Ida I Dewa Tegal Besung  wafat. Meninggalkan  Putra-putranya, yaitu:
1. I Dewa Anggungan,
2. I Dewa Gedong Arta,
3. I Dewa Nusa,
4. I Dewa Bangli,
5. I Dewa Pagedangan.
Datang seorang utusan untuk mengislamkan baginda raja, bernama Ki Moder, tidak berhasil. Para Menteri terkemuka : Kyayi Batan Jeruk, Kyayi Pinatih, Kyayi Klapodyana dan para Arya yang lain, semua setia kepada raja menurut jabatan dan tempatnya masing-masing.

Dalem Watu Renggong ingin menjadi seorang Pendeta (Begawan), Mengundang Danghyang Angsoka untuk Nabe, beliau tak berkenan, tetapi merestui agar berguru kepada Danghyang Nirartha, tercipta kidung Sarakusuma dan Smara Racana.
Kemudian Pendeta Buda Astapaka datang ke Bali, maka di Bali mulai diadakan upacara yajnya api (homa). Semua musuh yang ingin menyerang Bali, utamanya musuh dari luar dapat diusir.
Contohnya : pertahanan di Kelahan. Melakukan anjangsana ke daerah-daerah kekuasaannya yaitu Lombok dan Sumbawa, mendirikan padarman di Lingsar. Memberikan piagam penghargaan (prasasti) pada pemuka-pemuka masyarakat.

Dalem Watu Renggong wafat tahun 1472 Çaka(= sapranga, pandita, catur, janma), tahun 1550 Masehi.
Putra Dalem Watu Renggong :
            1. Ida I Dewa Pemahyun
2. Ida I Dewa Dimade (Seganing).
Putra-putra Beliau Diasuh oleh putra I Dewa Tegal Besung yaitu: I Dewa Gedong Arta, I Dewa Anggungan, I Dewa Bangli, I Dewa Pagedangan.
 I Dewa Pemahyun (Bekung) bertahta menjadi raja dengan patih I Gusti Batan Jeruk. Timbul peristiwa perebutan kekuasaan yang dipimpin oleh I Gusti Batan Jeruk tampil Kyayi Manginte untuk mempertahankan kerajaan bersama Kyayi Kubon Tubuh dan lain-lain. Kedua putra raja Watu Renggong berhasil diselamatkan oleh I Gusti Kubon Tubuh.

Entri yang diambil dari sebuah koleksi:

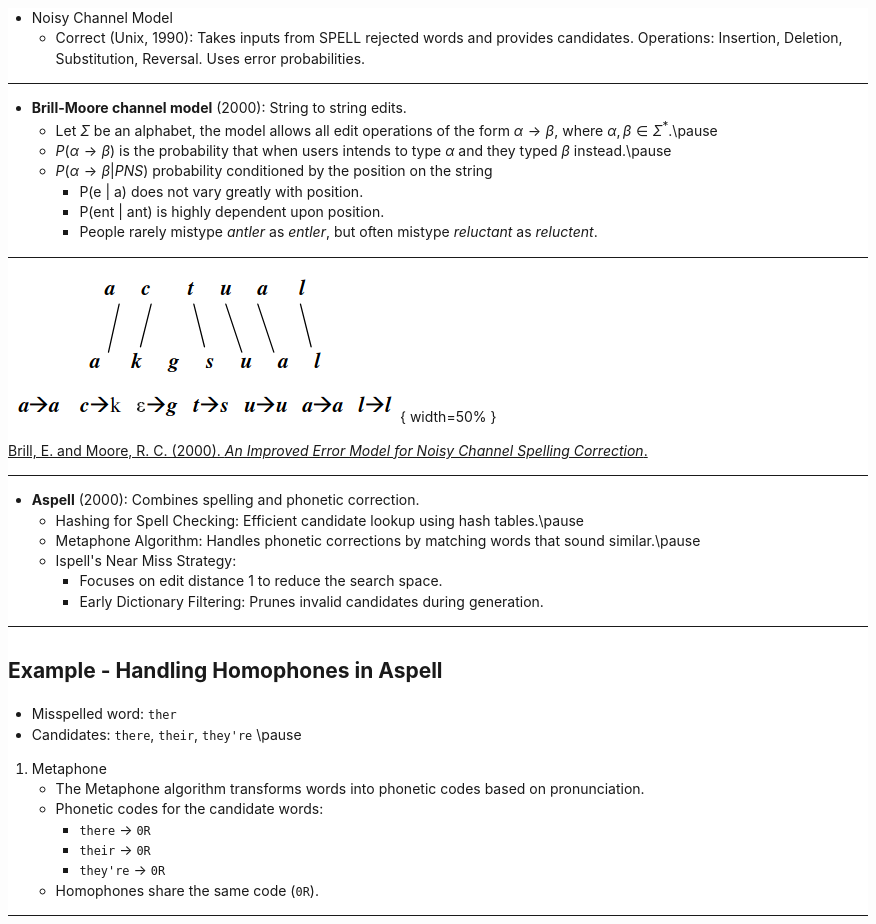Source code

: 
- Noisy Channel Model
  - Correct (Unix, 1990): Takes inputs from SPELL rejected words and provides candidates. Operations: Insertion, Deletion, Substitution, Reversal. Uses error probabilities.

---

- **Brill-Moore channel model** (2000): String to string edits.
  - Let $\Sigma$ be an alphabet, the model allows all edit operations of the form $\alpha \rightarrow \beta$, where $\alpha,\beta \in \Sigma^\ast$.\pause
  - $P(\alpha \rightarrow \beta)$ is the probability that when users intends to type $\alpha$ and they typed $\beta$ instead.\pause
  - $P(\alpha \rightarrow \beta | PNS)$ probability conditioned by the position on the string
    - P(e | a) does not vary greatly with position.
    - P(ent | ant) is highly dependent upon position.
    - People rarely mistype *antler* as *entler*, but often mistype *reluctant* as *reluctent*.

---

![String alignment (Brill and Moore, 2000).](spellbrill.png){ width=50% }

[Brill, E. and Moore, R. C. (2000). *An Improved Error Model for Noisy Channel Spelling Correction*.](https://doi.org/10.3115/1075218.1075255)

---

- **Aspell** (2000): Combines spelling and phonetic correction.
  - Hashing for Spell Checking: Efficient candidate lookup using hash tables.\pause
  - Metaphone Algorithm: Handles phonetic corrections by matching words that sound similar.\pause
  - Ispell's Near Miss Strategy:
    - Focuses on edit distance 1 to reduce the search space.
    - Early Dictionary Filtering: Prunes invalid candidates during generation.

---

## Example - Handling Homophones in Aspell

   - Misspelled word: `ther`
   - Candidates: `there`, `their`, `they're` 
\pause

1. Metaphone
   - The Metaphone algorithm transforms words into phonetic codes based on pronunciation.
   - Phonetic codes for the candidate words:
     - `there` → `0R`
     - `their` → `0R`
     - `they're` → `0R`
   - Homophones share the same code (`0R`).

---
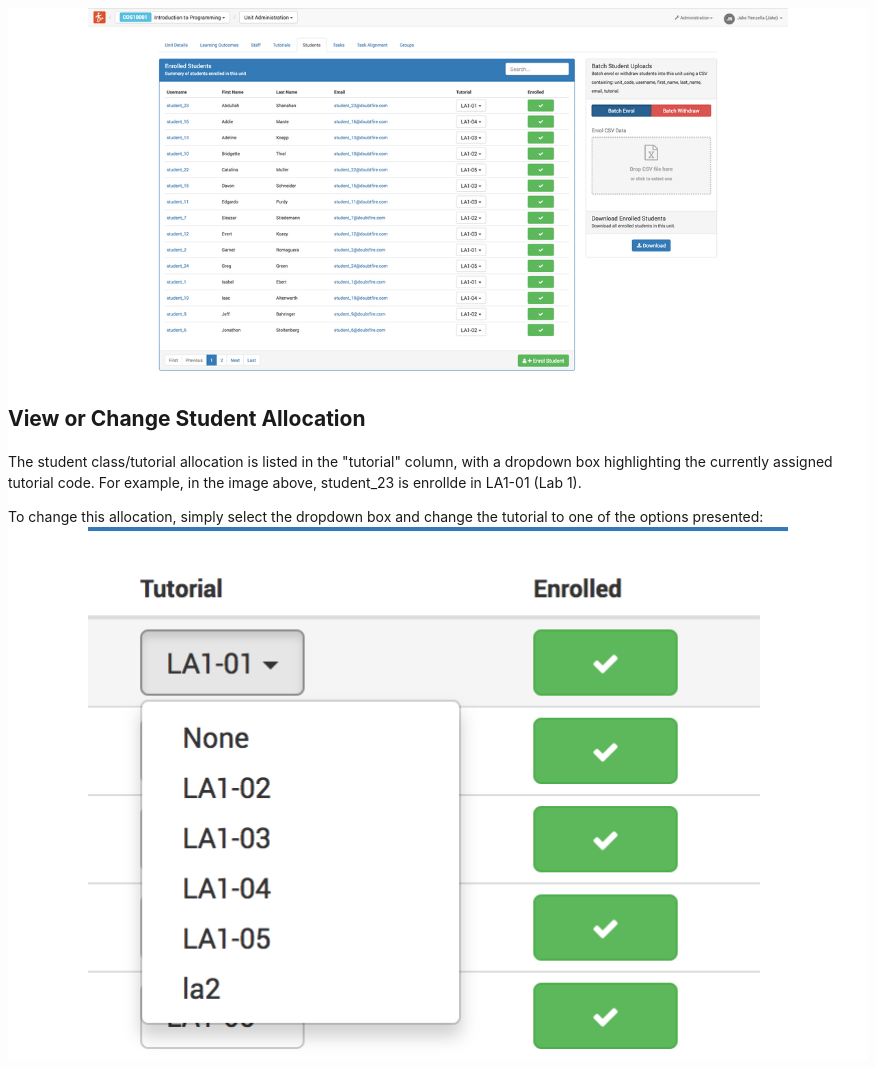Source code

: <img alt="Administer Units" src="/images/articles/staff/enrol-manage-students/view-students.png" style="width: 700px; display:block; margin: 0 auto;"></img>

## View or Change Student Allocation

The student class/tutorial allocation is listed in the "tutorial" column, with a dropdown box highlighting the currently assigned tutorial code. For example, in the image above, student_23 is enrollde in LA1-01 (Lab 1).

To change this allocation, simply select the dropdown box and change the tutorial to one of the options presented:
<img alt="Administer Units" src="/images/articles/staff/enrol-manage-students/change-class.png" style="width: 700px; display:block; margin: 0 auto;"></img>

▸ **Kumpulan Tugas**
(a) Jawablah pertanyaan berikut berdasarkan teks sejarah Dalem Watu Renggong:
(i) Siapa nama utusan yang datang untuk mengislamkan baginda raja?
(ii) Kepada siapa Dalem Watu Renggong direstui untuk berguru?
(iii) Siapa yang berhasil menyelamatkan kedua putra raja Watu Renggong?
(b) Menurut teks sejarah Dalem Watu Renggong, mengapa Dalem Watu Renggong berguru kepada Danghyang Nirartha dan bukan kepada Danghyang Angsoka? Jelaskan dalam satu sampai tiga kalimat.
(c) Tuliskan kembali dengan tepat bagian teks sejarah Dalem Watu Renggong, dimulai dari "Kemudian Pendeta Buda" dan berlanjut hingga "Dewa Dimade (Seganing).".

▸ **Jawaban Tertulis**
(a)
(i) Ki Moder.
(ii) Danghyang Nirartha.
(iii) I Gusti Kubon Tubuh.

(b) Dalem Watu Renggong ingin menjadi pendeta dan mengundang Danghyang Angsoka sebagai Nabe, tetapi beliau tidak berkenan. Danghyang Angsoka kemudian merestui agar Dalem Watu Renggong berguru kepada Danghyang Nirartha.

(c)
Kemudian Pendeta Buda Astapaka datang ke Bali, maka di Bali mulai diadakan upacara yajnya api (homa). Semua musuh yang ingin menyerang Bali, utamanya musuh dari luar dapat diusir.
Contohnya : pertahanan di Kelahan. Melakukan anjangsana ke daerah-daerah kekuasaannya yaitu Lombok dan Sumbawa, mendirikan padarman di Lingsar. Memberikan piagam penghargaan (prasasti) pada pemuka-pemuka masyarakat.

Dalem Watu Renggong wafat tahun 1472 Çaka(= sapranga, pandita, catur, janma), tahun 1550 Masehi.
Putra Dalem Watu Renggong :
            1. Ida I Dewa Pemahyun
2. Ida I Dewa Dimade (Seganing).